Finalmente o Chico voltou a ser trazido para junto de mim, mas já com um colar isabelino no pescoço e as patas anteriores enfaixadas para a fixação de cateter com acesso.  
O médico anunciou que já viria falar comigo.
Sem posição e logicamente impaciente e em desconforto, o Chico procurava aninhar-se para deitar a cabeça na mantinha que cobria a transportadora.  Eu metia os dedos por entre as grades da porta e falava-lhe  baixinho ...  "É a  dona ... está  aqui  a  dona.  Não  tenhas  medo !"...
Finalmente chegou o veredito: o Chico tinha as análises totalmente alteradas. Uma glucose a menos de metade do normal, potássio mais do dobro, creatinina e toda uma série de parâmetros descontrolados.  Eu já nem ouvia as explicações do médico, só retive "tem que ficar internado, tem que ficar internado, tem que ficar internado ..."- uma espécie de ribombar de trovão nos meus ouvidos.
"Vamos tentar estabilizá-lo ; através do soro vamos fazer-lhe um choque de glucose, imediatamente. Dos resultados do estudo ecográfico ainda não há notícias.  É a médica ecografista que os fornece e provavelmente só amanhã".

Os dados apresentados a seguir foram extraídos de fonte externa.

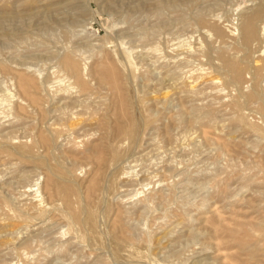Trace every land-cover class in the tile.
Wrapping results in <instances>:
<instances>
[{
    "label": "rangeland",
    "instance_id": "obj_1",
    "mask_svg": "<svg viewBox=\"0 0 264 264\" xmlns=\"http://www.w3.org/2000/svg\"><path fill=\"white\" fill-rule=\"evenodd\" d=\"M0 101V264H264V0H0Z\"/></svg>",
    "mask_w": 264,
    "mask_h": 264
},
{
    "label": "bare ground",
    "instance_id": "obj_2",
    "mask_svg": "<svg viewBox=\"0 0 264 264\" xmlns=\"http://www.w3.org/2000/svg\"><path fill=\"white\" fill-rule=\"evenodd\" d=\"M250 42H251V41H250ZM67 64H68V66H72V61H71V60H70V61L68 60V63H67ZM23 81H24V80H23ZM23 81H22V82H23ZM27 81H28V80H27ZM27 81H25V82H27ZM23 83H24V82H23ZM23 83H22V84H23ZM193 83H194V82H193ZM24 85H26V84L24 83ZM26 86H28V85H26ZM190 86H192V84H191ZM24 88H25V86H24L22 89H24ZM0 102H1V101H0ZM72 122H73V121H72ZM75 124H76V123H75ZM34 199H35V198H34ZM41 203H42V202H41ZM38 204H40V203H38ZM40 205H41V204H40Z\"/></svg>",
    "mask_w": 264,
    "mask_h": 264
}]
</instances>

Regressei a casa.  Do trajecto lembro pouco. Sentia-me um zombie. Uma sensação de frio, de solidão e de medo tolhiam-me.  Mas vim e cheguei a casa.
Comi uma torrada e um café e fui caminhar.  Precisava esvaziar a cabeça, se pudesse, deixar de pensar.
O que sentiria o Chico por lá ?
Notícias mais concretas, tê-las-ia ontem, segunda-feira, pela hora de almoço.

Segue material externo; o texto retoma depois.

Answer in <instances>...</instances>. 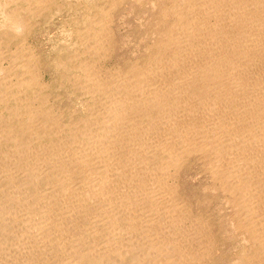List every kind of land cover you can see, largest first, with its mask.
<instances>
[{
	"label": "bare ground",
	"instance_id": "bare-ground-1",
	"mask_svg": "<svg viewBox=\"0 0 264 264\" xmlns=\"http://www.w3.org/2000/svg\"><path fill=\"white\" fill-rule=\"evenodd\" d=\"M63 10L36 52L30 17ZM134 13L141 63L116 50ZM190 160L230 254L180 195ZM222 263L264 264V0H0V264Z\"/></svg>",
	"mask_w": 264,
	"mask_h": 264
},
{
	"label": "rangeland",
	"instance_id": "rangeland-1",
	"mask_svg": "<svg viewBox=\"0 0 264 264\" xmlns=\"http://www.w3.org/2000/svg\"><path fill=\"white\" fill-rule=\"evenodd\" d=\"M138 11H141V10H138ZM62 12L60 11V12H58V14H54L55 18H53L52 22L50 20V22H48V23H43L42 20H39V17L38 18L37 17H33V16L30 17V22L32 24L34 23L33 24L34 27L32 26L33 30H30V33H29L28 36H29V40L31 42H33V44H36L35 45L36 52H39V53L41 52V54H46L47 56H50V55H52L55 52V49H56V48H52V46H54V44L57 45V43H59V44L62 43L61 40H62V37H64L63 33H65L64 31H66V26L62 25V23H63L62 22V18H64V19L68 18V16L67 17L65 16L64 10ZM123 12L125 14L126 11H123ZM137 17L135 15V13L131 14V15L129 14V16H127V20H129V22L131 23L130 24L131 25L130 29H126V26H125L126 23L125 22L121 25L120 28L115 29V37L118 39V47H119V48H116V50H118L117 54L120 52L118 54V56H121V58H123V59L126 58V59H129L131 61L139 58L138 59L139 60L138 63H141L142 57L145 55L144 42L146 41L145 38L142 39L141 36H143V32H148L150 25L148 24V21H145L144 19H143L142 22L137 21V19H136ZM134 19H135V21H133ZM40 21L42 23H40ZM136 21L138 23H142V25L141 24L139 25ZM36 22H38V23H36ZM136 24H137L138 27L136 26ZM60 26H62V27H60ZM39 27H41V28H39ZM132 27L135 28L136 31L134 30L133 34L126 33L127 30L131 31V29H133ZM35 29H37L39 31H37ZM31 31H35V32L31 33ZM67 31H68V29H67ZM68 35L69 34L67 33V36ZM127 39H128V42H127ZM122 40H125L127 43L122 44L123 43ZM119 49L121 51H119ZM49 53H51V54H49ZM110 59L111 60L107 59V60L103 61V65L111 66L113 63H115L113 58H110ZM112 59H113V61H112ZM119 64L122 65L123 63L120 61ZM55 72H54V75L57 74V72L56 73ZM54 75H53L52 79L53 78L55 79ZM58 77L59 76L56 77L57 78V80L55 81L56 85L60 81V78H58ZM55 89H59L57 93L61 96V98H60V100H57V102H55V105L53 106L54 110H58L61 107H63V108H61L62 110H65L66 107H67L66 108L67 110L68 109L69 110H74V109L78 108L79 99H80L79 96H78L79 94H77V95L76 94H68L67 91H65L64 89H60V88H55ZM57 107H59V108H57ZM192 161L191 160L189 161L190 165H189V163H187L189 166L186 167L187 169L183 168L184 172H182L180 174V176L185 174V175H183V177L180 178L181 179V184H182L181 187H180V193H181L180 195L183 198L184 193H182V192L186 191L184 199H185V201H188V202L192 203L194 209H196L195 206H196V202L197 201H199V205L200 204H204V202L206 201V203H207V207L206 208L210 212V215L212 216L211 219H212V222H213L214 230L216 232L215 236L217 238L216 239L217 245H220V243H222L223 254H230L231 250L233 249L234 244L237 243L236 234L233 232L232 228L230 227V225L228 223L223 225L225 227L227 233H225L223 235L217 233L218 230H219V224H221V223L218 221L219 215H218L217 210L215 208V203L216 202H214V198L212 200H210L213 196H211V193L205 191L202 188V184L203 183L206 184L205 183L206 180L198 171L199 170L198 169L199 165H198L197 160H194L193 163H192ZM188 167L191 168V169L193 167L195 169H193L191 171V169H189ZM184 177H186V178H184ZM201 179L204 180V181L202 182ZM182 186H184V187H182ZM200 207H201L200 210H203L202 209V205ZM209 207L211 209H209ZM201 213L205 214V211L203 210ZM219 238H220V240H219ZM224 243H225V245H224ZM220 254L221 253H218L217 256L220 255ZM222 264H228V263H222Z\"/></svg>",
	"mask_w": 264,
	"mask_h": 264
}]
</instances>
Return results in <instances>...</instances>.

A noite foi de "apagão", pois a anterior tinha sido em claro, e aguardei ansiosa as informações que a médica me daria.
Por volta das duas da tarde, o telefone tocou e lembro-me de ouvir a médica dizer : "Venho dar-lhe notícias do seu príncipe.  Conseguimos estabilizá-lo e já trouxemos a glicose e o potássio a valores normais ( não sei se outros valores foram referidos ), mas não tenho boas notícias a dar-lhe.  O estudo ecográfico mostra um pâncreas alterado, o que indicia uma pancreatite e os rins, sobretudo um deles ( também já não sei qual ), mostrando sinais de falência.
Isto indica termos um animal numa situação muito grave que terá que ficar em internamento por tempo indeterminado e carecendo de vigilância permanente e sem qualquer qualidade de vida.  Não esqueçamos que tudo isto é potenciado pela diabetes de que sofre.
Portanto, de acordo com a equipa médica, deixamos e acatamos inteiramente o que venha a decidir !"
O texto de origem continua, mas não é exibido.